- [Task set]:
1 - In the text about Jesus calming the storm, which disciples does it name as seasoned boatmen?
2 - Reproduce the part of the text about Jesus calming the storm that opens with the words containing "Astute readers will" and closes with "of that answer.".
++++ Text block ++++
What Kind of Man is This?
Then he got up and rebuked the winds and the waves, and it was completely calm. The men were amazed and asked, “What kind of man is this? Even the winds and the waves obey him!”
“Christ on the Sea of Galilee,” by Eugene Delacroix (1854).
The disciples, at least four of whom (Peter, Andrew, James and John) were seasoned boatmen, openly lamented their impending death in the watery grave of the lake. Jesus commanded the storm to be still, demonstrating his power over the forces of nature. Upon seeing this miracle, his followers marveled: “What kind of man is this?”
Astute readers will note that this is a question. They ask a question because they do not yet have an answer. In a short time they will have found out at least part of that answer.
++++ Provided material ++++
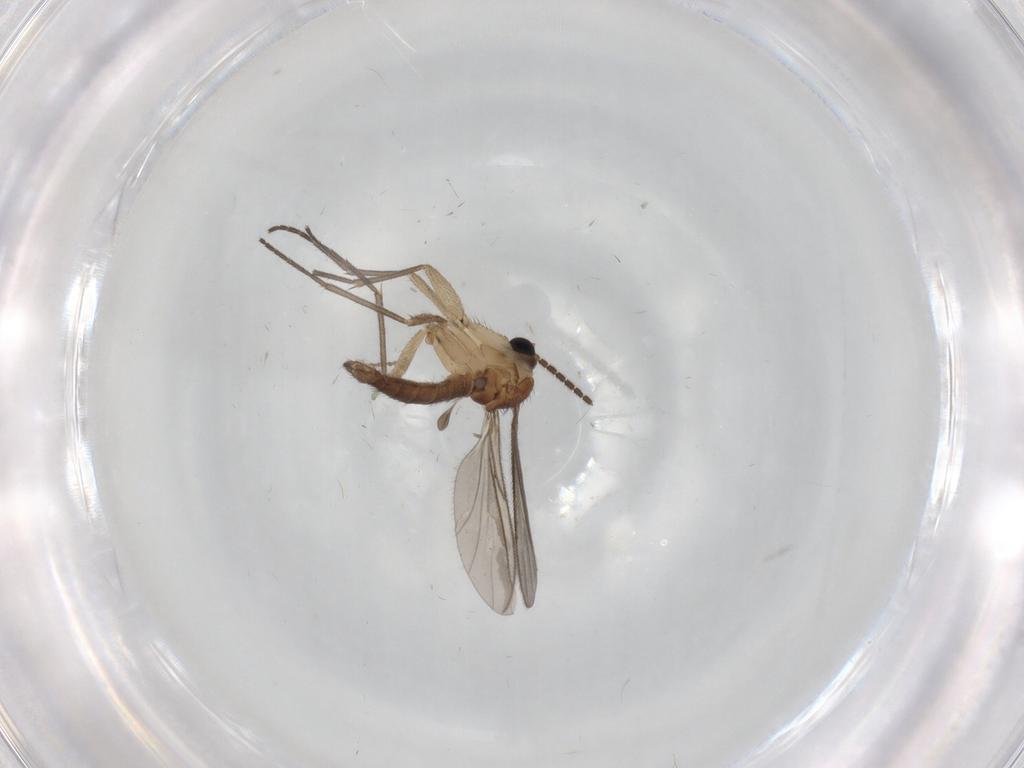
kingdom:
++++
- [Responses to the tasks]:
1 - Peter, Andrew, James and John.

2 -
Astute readers will note that this is a question. They ask a question because they do not yet have an answer. In a short time they will have found out at least part of that answer.